* [Text excerpt]:
- - - - -
The Oldie

The brilliance of Dior’s New Look Nicky Haslam

Sex-obsessed designers now make hideous clothes. As a Christian Dior exhibition opens, Nicky Haslam yearns for his elegant, flattering chic

- ‘Christian Dior: Designer of Dreams’ is at the V&A, 2nd February-14th July

One night, not long ago and not late, after a dinner party at Claridge’s, I walked down Bond Street. The air was positively balmy for early December. The Christmas lights were already blazing, the shop windows gilding the pavements. But there wasn’t a soul around, no traffic cruised this glittering parade and, despite the brilliance, it seemed strangely eerie.

Had it been a frost fair on the 18thcentur­y Thames – or Istanbul or Rome now – the place would have been thronged, with stalls wafting the aroma of sugar and spice, and the pungent steam from coffee-sellers.

Once in a blue moon, the shops in streets like this are open at night. Why not more often? Why the gap between delightful commerce and drear commercial? Surely these lights, their lure, are more seductive at night instead of sullen daytime? This fabled nation of shopkeeper­s should burn the midnight oil. And sell some wearable clothes.
- - - - -
* [Task statement]: Copy the piece on Dior's New Look from "- ‘Christian Dior: Designer" up to and including "seemed strangely eerie.", renaming "Bond Street" to "Savile Row".

* [Images with keypoint coordinates]:
- - - - -
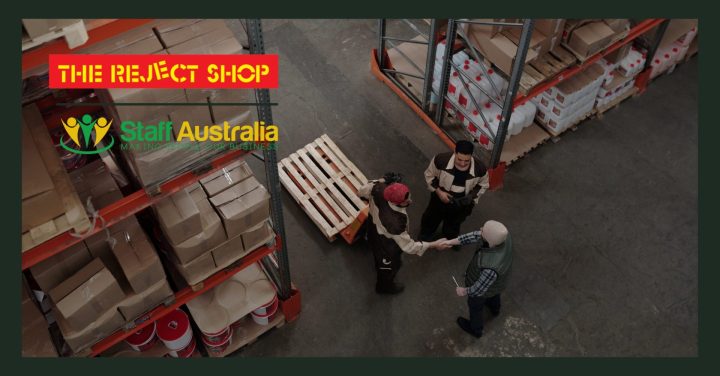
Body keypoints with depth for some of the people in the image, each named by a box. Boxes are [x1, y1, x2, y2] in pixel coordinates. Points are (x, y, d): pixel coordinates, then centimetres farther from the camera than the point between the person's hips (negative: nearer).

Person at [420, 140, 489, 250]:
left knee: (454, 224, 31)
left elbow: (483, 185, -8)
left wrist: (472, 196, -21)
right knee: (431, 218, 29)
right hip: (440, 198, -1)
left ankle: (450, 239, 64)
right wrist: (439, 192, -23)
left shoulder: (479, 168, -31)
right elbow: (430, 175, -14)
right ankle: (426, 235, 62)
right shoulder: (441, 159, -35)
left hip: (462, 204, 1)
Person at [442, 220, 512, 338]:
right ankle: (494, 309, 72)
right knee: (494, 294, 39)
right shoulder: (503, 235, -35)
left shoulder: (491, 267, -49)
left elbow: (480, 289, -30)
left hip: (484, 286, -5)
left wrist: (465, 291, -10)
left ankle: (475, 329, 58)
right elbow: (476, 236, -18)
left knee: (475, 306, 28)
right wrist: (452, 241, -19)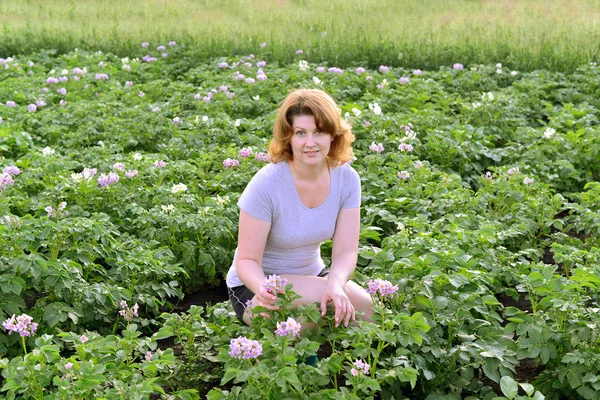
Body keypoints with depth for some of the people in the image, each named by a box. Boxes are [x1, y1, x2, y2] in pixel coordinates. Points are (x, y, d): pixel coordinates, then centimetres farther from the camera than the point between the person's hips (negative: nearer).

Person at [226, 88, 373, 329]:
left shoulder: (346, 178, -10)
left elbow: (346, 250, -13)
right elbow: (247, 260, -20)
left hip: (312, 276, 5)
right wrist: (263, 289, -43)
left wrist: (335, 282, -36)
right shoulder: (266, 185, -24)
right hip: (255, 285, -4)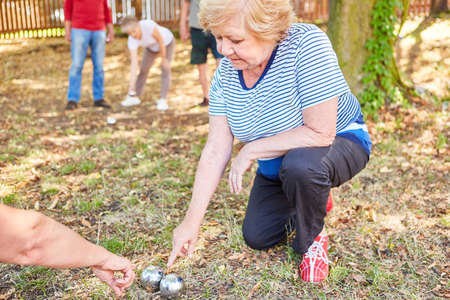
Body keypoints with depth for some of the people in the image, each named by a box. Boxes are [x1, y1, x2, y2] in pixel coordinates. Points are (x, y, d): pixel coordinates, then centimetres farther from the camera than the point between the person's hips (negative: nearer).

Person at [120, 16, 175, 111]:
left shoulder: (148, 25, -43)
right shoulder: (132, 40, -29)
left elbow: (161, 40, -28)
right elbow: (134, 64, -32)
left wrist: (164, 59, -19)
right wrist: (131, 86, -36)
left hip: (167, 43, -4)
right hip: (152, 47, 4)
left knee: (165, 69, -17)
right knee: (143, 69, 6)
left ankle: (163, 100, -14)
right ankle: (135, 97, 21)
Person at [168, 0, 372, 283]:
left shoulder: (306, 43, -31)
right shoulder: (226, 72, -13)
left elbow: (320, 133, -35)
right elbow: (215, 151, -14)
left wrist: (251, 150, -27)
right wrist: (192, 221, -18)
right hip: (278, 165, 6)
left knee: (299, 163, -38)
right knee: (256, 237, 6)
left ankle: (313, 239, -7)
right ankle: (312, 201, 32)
- - - - -
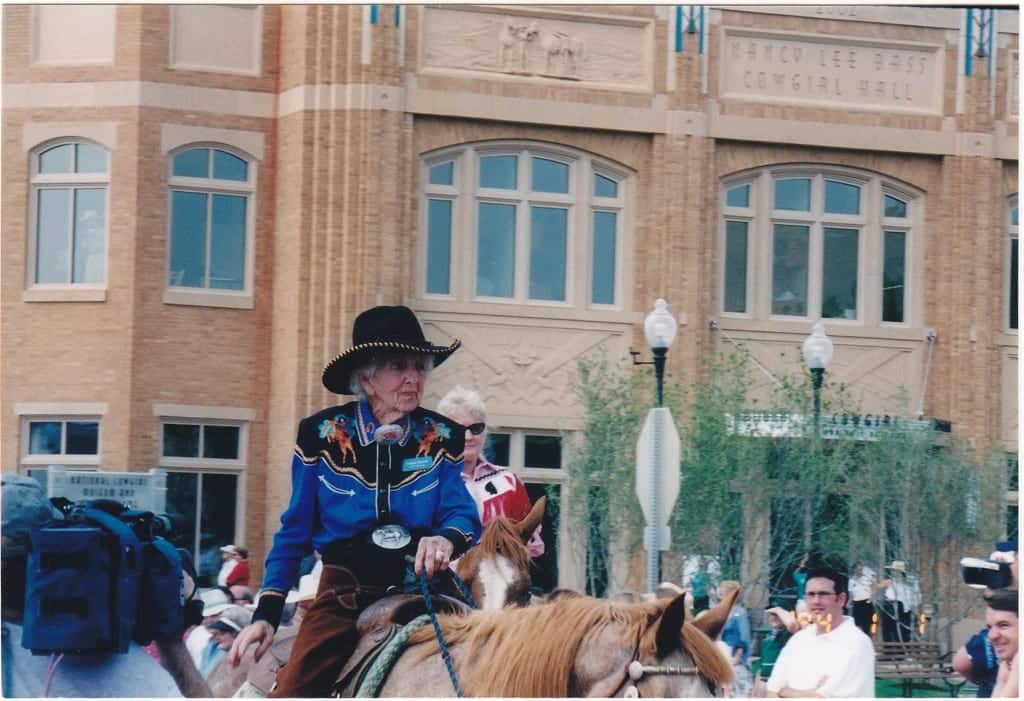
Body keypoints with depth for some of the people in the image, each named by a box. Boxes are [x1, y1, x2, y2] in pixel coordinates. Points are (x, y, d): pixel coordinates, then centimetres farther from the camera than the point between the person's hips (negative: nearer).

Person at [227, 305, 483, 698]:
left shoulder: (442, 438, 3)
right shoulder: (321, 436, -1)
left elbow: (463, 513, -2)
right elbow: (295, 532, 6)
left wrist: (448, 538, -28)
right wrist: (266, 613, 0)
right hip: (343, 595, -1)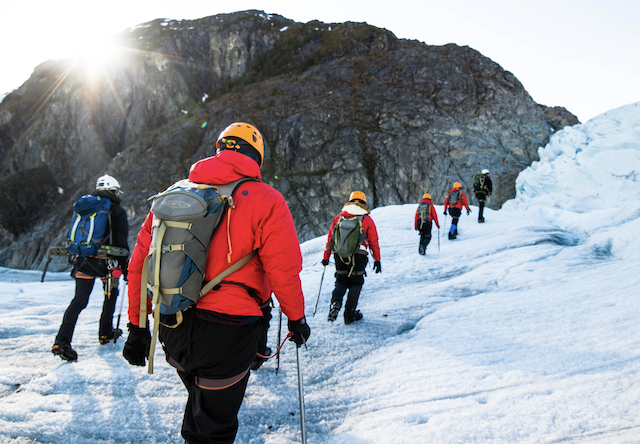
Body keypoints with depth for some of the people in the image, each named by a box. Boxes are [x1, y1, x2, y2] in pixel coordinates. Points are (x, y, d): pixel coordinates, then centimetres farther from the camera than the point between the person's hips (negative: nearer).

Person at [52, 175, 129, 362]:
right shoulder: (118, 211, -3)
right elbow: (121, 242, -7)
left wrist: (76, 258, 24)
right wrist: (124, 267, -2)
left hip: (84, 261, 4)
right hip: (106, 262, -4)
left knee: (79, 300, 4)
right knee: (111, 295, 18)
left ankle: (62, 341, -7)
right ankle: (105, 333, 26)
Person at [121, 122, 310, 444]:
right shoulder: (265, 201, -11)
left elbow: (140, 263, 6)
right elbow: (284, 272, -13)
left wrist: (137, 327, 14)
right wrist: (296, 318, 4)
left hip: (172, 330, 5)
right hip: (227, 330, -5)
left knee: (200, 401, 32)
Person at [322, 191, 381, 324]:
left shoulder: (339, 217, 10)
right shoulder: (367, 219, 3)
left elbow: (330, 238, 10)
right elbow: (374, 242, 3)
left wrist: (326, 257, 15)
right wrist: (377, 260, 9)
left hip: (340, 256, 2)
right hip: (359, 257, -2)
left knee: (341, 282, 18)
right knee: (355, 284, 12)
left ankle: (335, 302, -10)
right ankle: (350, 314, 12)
- - - - -
* [The answer]:
- ‘Christian Dior: Designer of Dreams’ is at the V&A, 2nd February-14th July

One night, not long ago and not late, after a dinner party at Claridge’s, I walked down Savile Row. The air was positively balmy for early December. The Christmas lights were already blazing, the shop windows gilding the pavements. But there wasn’t a soul around, no traffic cruised this glittering parade and, despite the brilliance, it seemed strangely eerie.